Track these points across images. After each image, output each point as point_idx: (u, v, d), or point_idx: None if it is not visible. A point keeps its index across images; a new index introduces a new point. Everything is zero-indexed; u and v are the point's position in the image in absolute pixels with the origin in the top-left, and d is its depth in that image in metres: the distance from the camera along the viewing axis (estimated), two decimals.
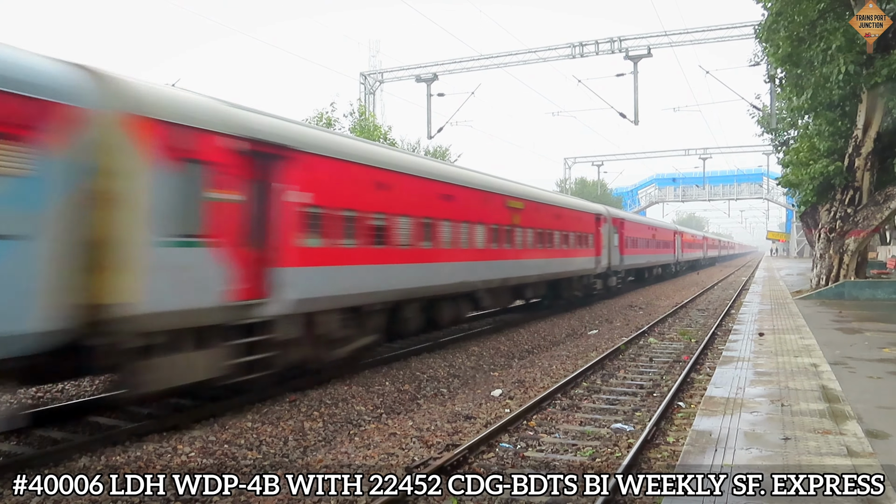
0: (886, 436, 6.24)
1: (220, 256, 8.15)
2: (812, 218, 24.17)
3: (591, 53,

□ □ □ □

> **Task goal**: The answer is the entries above, given again exactly, with no pictures among them.

> **Problem solution**:
Track these points across images. After each image, output each point as point_idx: (u, v, d), or point_idx: None if it is not visible. A point keeps its index across images; a new index introduces a new point. Everything is zero-indexed; u and v are the point's position in the image in absolute pixels with the origin in the top-left, and d is its depth in that image in metres: the distance from the camera along the viewing axis (estimated), two decimals.
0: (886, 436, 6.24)
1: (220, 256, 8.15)
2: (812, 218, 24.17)
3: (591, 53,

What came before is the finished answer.